%%
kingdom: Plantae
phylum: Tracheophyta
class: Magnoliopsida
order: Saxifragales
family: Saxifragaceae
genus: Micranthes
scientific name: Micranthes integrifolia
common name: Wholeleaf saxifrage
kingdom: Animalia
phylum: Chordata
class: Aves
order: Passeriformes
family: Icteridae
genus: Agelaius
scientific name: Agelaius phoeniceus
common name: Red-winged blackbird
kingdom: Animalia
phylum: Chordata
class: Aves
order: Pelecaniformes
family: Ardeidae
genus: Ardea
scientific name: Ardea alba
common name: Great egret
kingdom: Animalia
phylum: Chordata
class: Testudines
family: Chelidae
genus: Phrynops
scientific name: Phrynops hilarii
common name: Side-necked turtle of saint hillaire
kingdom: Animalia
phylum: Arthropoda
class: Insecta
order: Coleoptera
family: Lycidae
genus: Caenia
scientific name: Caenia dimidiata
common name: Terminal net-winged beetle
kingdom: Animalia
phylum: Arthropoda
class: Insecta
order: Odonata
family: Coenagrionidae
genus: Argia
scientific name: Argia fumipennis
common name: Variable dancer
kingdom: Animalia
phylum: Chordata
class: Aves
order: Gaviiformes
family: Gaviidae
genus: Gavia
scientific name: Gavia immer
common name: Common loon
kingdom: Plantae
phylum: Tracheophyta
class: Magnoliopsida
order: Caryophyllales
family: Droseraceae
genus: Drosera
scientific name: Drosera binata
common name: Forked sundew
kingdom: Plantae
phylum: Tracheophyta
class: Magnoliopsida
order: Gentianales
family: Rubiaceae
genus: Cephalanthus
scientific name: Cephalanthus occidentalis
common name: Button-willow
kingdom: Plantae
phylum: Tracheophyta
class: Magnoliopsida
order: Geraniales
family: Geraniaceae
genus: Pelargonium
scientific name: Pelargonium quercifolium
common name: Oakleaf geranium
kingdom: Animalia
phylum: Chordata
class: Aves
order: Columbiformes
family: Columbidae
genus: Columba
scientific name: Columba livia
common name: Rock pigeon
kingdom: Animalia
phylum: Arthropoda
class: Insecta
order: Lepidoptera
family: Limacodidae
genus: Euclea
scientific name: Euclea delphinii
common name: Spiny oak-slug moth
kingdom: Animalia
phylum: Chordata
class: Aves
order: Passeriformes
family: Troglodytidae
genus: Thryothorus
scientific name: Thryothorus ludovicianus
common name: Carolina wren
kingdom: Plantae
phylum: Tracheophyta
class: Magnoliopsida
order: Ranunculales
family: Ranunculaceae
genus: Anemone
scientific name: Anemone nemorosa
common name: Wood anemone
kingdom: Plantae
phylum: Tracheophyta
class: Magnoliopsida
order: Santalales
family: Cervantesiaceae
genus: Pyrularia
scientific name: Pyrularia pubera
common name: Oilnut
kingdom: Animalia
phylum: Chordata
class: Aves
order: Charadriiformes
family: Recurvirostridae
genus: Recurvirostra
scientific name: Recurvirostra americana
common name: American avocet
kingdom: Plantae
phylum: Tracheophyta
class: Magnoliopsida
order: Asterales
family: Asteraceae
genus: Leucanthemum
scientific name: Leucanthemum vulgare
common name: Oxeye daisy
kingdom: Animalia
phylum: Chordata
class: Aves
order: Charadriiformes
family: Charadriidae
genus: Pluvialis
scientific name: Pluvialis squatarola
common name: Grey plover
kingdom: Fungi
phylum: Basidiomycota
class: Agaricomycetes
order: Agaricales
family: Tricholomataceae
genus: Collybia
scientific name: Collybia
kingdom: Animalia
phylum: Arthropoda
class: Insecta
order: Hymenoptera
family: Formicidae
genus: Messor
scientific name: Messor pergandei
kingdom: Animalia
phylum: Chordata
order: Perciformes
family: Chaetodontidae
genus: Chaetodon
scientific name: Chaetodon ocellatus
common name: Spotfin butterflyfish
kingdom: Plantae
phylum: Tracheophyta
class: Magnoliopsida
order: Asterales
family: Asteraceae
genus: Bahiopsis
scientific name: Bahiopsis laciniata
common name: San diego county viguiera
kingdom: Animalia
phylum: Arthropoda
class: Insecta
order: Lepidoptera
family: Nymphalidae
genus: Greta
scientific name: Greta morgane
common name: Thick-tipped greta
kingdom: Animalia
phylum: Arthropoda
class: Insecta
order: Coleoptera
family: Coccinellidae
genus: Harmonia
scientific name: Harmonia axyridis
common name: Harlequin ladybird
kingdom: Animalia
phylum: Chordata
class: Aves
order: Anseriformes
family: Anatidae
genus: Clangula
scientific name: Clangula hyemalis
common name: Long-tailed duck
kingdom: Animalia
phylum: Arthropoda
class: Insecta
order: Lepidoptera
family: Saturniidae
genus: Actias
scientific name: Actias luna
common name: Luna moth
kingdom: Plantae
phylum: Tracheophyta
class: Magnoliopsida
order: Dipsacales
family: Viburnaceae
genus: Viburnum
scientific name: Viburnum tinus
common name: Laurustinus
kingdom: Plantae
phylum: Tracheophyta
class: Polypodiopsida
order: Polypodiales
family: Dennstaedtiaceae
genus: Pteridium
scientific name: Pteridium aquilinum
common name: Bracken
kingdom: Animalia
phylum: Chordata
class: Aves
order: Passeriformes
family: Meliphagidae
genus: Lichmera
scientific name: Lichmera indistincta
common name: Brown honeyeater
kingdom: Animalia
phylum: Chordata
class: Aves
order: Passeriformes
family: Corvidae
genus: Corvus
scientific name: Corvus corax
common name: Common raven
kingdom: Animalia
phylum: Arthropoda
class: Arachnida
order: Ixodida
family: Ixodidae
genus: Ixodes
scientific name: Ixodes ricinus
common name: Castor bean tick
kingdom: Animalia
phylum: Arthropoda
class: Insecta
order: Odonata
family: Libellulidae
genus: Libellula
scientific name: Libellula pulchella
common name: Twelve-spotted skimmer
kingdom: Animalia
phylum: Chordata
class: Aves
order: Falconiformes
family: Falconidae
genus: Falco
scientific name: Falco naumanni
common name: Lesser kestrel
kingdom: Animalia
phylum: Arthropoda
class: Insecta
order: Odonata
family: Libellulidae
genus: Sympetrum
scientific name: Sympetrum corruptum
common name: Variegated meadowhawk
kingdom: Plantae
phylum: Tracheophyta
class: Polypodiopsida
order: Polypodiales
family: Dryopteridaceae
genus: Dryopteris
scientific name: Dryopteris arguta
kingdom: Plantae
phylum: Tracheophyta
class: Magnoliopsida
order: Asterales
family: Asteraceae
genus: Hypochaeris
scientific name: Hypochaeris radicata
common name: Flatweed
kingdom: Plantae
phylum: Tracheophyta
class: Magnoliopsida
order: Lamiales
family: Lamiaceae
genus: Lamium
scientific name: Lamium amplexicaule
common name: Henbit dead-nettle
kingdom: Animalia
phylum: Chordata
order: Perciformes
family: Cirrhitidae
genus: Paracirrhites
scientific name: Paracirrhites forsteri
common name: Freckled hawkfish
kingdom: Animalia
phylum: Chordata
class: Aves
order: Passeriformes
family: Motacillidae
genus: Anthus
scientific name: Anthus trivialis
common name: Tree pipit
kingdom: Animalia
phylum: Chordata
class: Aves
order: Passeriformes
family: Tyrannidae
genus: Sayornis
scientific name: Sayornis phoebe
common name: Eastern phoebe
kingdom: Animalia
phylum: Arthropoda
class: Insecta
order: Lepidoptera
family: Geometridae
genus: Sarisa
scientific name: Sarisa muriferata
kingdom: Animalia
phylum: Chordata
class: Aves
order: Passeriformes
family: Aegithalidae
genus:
%%
Write out the whole listing again, substituting "Latin name" for "scientific name" everywhere it appears and keeping everything else the same.

kingdom: Plantae
phylum: Tracheophyta
class: Magnoliopsida
order: Saxifragales
family: Saxifragaceae
genus: Micranthes
Latin name: Micranthes integrifolia
common name: Wholeleaf saxifrage
kingdom: Animalia
phylum: Chordata
class: Aves
order: Passeriformes
family: Icteridae
genus: Agelaius
Latin name: Agelaius phoeniceus
common name: Red-winged blackbird
kingdom: Animalia
phylum: Chordata
class: Aves
order: Pelecaniformes
family: Ardeidae
genus: Ardea
Latin name: Ardea alba
common name: Great egret
kingdom: Animalia
phylum: Chordata
class: Testudines
family: Chelidae
genus: Phrynops
Latin name: Phrynops hilarii
common name: Side-necked turtle of saint hillaire
kingdom: Animalia
phylum: Arthropoda
class: Insecta
order: Coleoptera
family: Lycidae
genus: Caenia
Latin name: Caenia dimidiata
common name: Terminal net-winged beetle
kingdom: Animalia
phylum: Arthropoda
class: Insecta
order: Odonata
family: Coenagrionidae
genus: Argia
Latin name: Argia fumipennis
common name: Variable dancer
kingdom: Animalia
phylum: Chordata
class: Aves
order: Gaviiformes
family: Gaviidae
genus: Gavia
Latin name: Gavia immer
common name: Common loon
kingdom: Plantae
phylum: Tracheophyta
class: Magnoliopsida
order: Caryophyllales
family: Droseraceae
genus: Drosera
Latin name: Drosera binata
common name: Forked sundew
kingdom: Plantae
phylum: Tracheophyta
class: Magnoliopsida
order: Gentianales
family: Rubiaceae
genus: Cephalanthus
Latin name: Cephalanthus occidentalis
common name: Button-willow
kingdom: Plantae
phylum: Tracheophyta
class: Magnoliopsida
order: Geraniales
family: Geraniaceae
genus: Pelargonium
Latin name: Pelargonium quercifolium
common name: Oakleaf geranium
kingdom: Animalia
phylum: Chordata
class: Aves
order: Columbiformes
family: Columbidae
genus: Columba
Latin name: Columba livia
common name: Rock pigeon
kingdom: Animalia
phylum: Arthropoda
class: Insecta
order: Lepidoptera
family: Limacodidae
genus: Euclea
Latin name: Euclea delphinii
common name: Spiny oak-slug moth
kingdom: Animalia
phylum: Chordata
class: Aves
order: Passeriformes
family: Troglodytidae
genus: Thryothorus
Latin name: Thryothorus ludovicianus
common name: Carolina wren
kingdom: Plantae
phylum: Tracheophyta
class: Magnoliopsida
order: Ranunculales
family: Ranunculaceae
genus: Anemone
Latin name: Anemone nemorosa
common name: Wood anemone
kingdom: Plantae
phylum: Tracheophyta
class: Magnoliopsida
order: Santalales
family: Cervantesiaceae
genus: Pyrularia
Latin name: Pyrularia pubera
common name: Oilnut
kingdom: Animalia
phylum: Chordata
class: Aves
order: Charadriiformes
family: Recurvirostridae
genus: Recurvirostra
Latin name: Recurvirostra americana
common name: American avocet
kingdom: Plantae
phylum: Tracheophyta
class: Magnoliopsida
order: Asterales
family: Asteraceae
genus: Leucanthemum
Latin name: Leucanthemum vulgare
common name: Oxeye daisy
kingdom: Animalia
phylum: Chordata
class: Aves
order: Charadriiformes
family: Charadriidae
genus: Pluvialis
Latin name: Pluvialis squatarola
common name: Grey plover
kingdom: Fungi
phylum: Basidiomycota
class: Agaricomycetes
order: Agaricales
family: Tricholomataceae
genus: Collybia
Latin name: Collybia
kingdom: Animalia
phylum: Arthropoda
class: Insecta
order: Hymenoptera
family: Formicidae
genus: Messor
Latin name: Messor pergandei
kingdom: Animalia
phylum: Chordata
order: Perciformes
family: Chaetodontidae
genus: Chaetodon
Latin name: Chaetodon ocellatus
common name: Spotfin butterflyfish
kingdom: Plantae
phylum: Tracheophyta
class: Magnoliopsida
order: Asterales
family: Asteraceae
genus: Bahiopsis
Latin name: Bahiopsis laciniata
common name: San diego county viguiera
kingdom: Animalia
phylum: Arthropoda
class: Insecta
order: Lepidoptera
family: Nymphalidae
genus: Greta
Latin name: Greta morgane
common name: Thick-tipped greta
kingdom: Animalia
phylum: Arthropoda
class: Insecta
order: Coleoptera
family: Coccinellidae
genus: Harmonia
Latin name: Harmonia axyridis
common name: Harlequin ladybird
kingdom: Animalia
phylum: Chordata
class: Aves
order: Anseriformes
family: Anatidae
genus: Clangula
Latin name: Clangula hyemalis
common name: Long-tailed duck
kingdom: Animalia
phylum: Arthropoda
class: Insecta
order: Lepidoptera
family: Saturniidae
genus: Actias
Latin name: Actias luna
common name: Luna moth
kingdom: Plantae
phylum: Tracheophyta
class: Magnoliopsida
order: Dipsacales
family: Viburnaceae
genus: Viburnum
Latin name: Viburnum tinus
common name: Laurustinus
kingdom: Plantae
phylum: Tracheophyta
class: Polypodiopsida
order: Polypodiales
family: Dennstaedtiaceae
genus: Pteridium
Latin name: Pteridium aquilinum
common name: Bracken
kingdom: Animalia
phylum: Chordata
class: Aves
order: Passeriformes
family: Meliphagidae
genus: Lichmera
Latin name: Lichmera indistincta
common name: Brown honeyeater
kingdom: Animalia
phylum: Chordata
class: Aves
order: Passeriformes
family: Corvidae
genus: Corvus
Latin name: Corvus corax
common name: Common raven
kingdom: Animalia
phylum: Arthropoda
class: Arachnida
order: Ixodida
family: Ixodidae
genus: Ixodes
Latin name: Ixodes ricinus
common name: Castor bean tick
kingdom: Animalia
phylum: Arthropoda
class: Insecta
order: Odonata
family: Libellulidae
genus: Libellula
Latin name: Libellula pulchella
common name: Twelve-spotted skimmer
kingdom: Animalia
phylum: Chordata
class: Aves
order: Falconiformes
family: Falconidae
genus: Falco
Latin name: Falco naumanni
common name: Lesser kestrel
kingdom: Animalia
phylum: Arthropoda
class: Insecta
order: Odonata
family: Libellulidae
genus: Sympetrum
Latin name: Sympetrum corruptum
common name: Variegated meadowhawk
kingdom: Plantae
phylum: Tracheophyta
class: Polypodiopsida
order: Polypodiales
family: Dryopteridaceae
genus: Dryopteris
Latin name: Dryopteris arguta
kingdom: Plantae
phylum: Tracheophyta
class: Magnoliopsida
order: Asterales
family: Asteraceae
genus: Hypochaeris
Latin name: Hypochaeris radicata
common name: Flatweed
kingdom: Plantae
phylum: Tracheophyta
class: Magnoliopsida
order: Lamiales
family: Lamiaceae
genus: Lamium
Latin name: Lamium amplexicaule
common name: Henbit dead-nettle
kingdom: Animalia
phylum: Chordata
order: Perciformes
family: Cirrhitidae
genus: Paracirrhites
Latin name: Paracirrhites forsteri
common name: Freckled hawkfish
kingdom: Animalia
phylum: Chordata
class: Aves
order: Passeriformes
family: Motacillidae
genus: Anthus
Latin name: Anthus trivialis
common name: Tree pipit
kingdom: Animalia
phylum: Chordata
class: Aves
order: Passeriformes
family: Tyrannidae
genus: Sayornis
Latin name: Sayornis phoebe
common name: Eastern phoebe
kingdom: Animalia
phylum: Arthropoda
class: Insecta
order: Lepidoptera
family: Geometridae
genus: Sarisa
Latin name: Sarisa muriferata
kingdom: Animalia
phylum: Chordata
class: Aves
order: Passeriformes
family: Aegithalidae
genus:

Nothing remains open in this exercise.